● Document understanding data:
--*--

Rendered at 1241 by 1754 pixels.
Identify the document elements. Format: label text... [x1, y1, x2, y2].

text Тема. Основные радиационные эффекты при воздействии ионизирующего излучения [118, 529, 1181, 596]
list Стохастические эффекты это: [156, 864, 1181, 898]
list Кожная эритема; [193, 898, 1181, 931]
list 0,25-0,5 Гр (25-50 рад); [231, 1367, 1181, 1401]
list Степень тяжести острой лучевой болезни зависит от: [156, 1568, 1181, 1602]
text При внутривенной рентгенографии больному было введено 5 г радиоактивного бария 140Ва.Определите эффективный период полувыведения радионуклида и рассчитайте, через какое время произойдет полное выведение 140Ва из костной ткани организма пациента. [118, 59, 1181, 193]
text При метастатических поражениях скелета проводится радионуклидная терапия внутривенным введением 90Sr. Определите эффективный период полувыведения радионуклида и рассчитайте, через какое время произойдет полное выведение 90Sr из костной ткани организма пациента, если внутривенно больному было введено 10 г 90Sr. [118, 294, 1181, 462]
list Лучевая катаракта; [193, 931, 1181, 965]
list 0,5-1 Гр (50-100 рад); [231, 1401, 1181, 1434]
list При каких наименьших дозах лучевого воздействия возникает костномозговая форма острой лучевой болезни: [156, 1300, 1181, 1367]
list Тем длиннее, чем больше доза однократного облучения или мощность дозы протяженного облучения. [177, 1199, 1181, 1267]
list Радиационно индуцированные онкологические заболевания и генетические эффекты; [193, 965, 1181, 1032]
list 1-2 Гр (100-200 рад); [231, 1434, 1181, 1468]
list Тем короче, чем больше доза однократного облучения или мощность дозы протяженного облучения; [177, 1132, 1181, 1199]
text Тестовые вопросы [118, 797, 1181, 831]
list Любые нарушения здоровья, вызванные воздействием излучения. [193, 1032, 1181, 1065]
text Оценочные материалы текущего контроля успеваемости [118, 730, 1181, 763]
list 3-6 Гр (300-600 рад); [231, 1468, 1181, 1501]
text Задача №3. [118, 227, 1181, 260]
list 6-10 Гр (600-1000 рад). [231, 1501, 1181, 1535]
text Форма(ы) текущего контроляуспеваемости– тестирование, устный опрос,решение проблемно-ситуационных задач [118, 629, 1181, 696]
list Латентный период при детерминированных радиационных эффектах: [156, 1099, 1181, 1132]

--*--

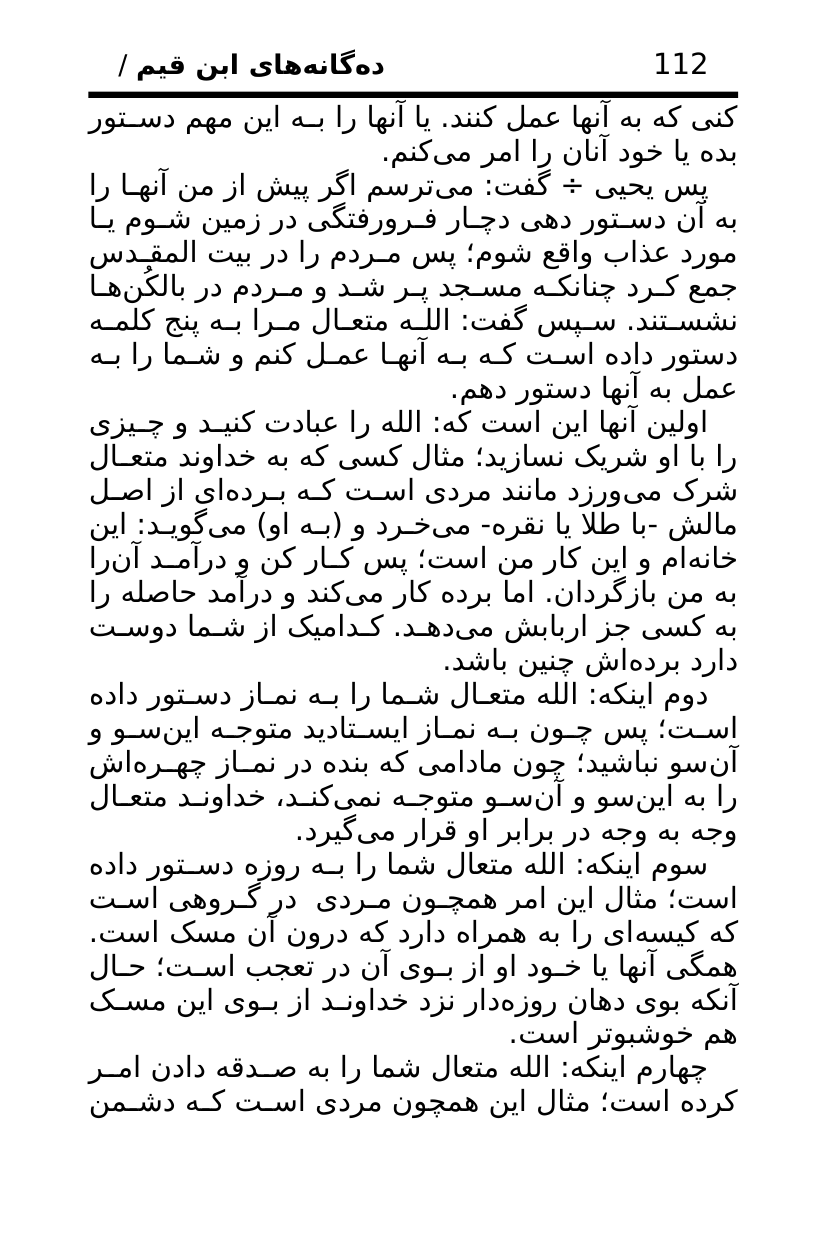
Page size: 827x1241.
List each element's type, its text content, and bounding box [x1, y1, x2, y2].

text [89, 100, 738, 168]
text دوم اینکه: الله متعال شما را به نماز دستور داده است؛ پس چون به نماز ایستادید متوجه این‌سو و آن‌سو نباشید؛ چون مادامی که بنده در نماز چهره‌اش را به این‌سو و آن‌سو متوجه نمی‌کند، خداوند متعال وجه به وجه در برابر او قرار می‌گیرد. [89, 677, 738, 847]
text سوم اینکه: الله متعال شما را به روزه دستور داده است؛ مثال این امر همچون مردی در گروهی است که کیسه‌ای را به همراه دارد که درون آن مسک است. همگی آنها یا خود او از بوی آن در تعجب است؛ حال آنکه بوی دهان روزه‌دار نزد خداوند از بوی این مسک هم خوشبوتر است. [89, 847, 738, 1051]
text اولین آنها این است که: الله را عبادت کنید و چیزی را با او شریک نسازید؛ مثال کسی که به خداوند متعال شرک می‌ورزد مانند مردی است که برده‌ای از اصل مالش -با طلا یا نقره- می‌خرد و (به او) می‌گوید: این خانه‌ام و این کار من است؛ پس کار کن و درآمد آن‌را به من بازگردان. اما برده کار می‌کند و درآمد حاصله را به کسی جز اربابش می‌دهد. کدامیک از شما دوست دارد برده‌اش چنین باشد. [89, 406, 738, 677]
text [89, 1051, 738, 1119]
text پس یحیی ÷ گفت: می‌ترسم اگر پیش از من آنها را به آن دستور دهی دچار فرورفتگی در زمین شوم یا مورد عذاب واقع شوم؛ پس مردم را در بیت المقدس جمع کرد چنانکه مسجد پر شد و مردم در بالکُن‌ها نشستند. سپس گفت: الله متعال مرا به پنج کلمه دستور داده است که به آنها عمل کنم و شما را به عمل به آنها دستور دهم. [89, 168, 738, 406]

--*--

● What you have to do: Which lines above contain "протяженного"? Show each of them.

● Answer for the task:
list Тем длиннее, чем больше доза однократного облучения или мощность дозы протяженного облучения. [177, 1199, 1181, 1267]
list Тем короче, чем больше доза однократного облучения или мощность дозы протяженного облучения; [177, 1132, 1181, 1199]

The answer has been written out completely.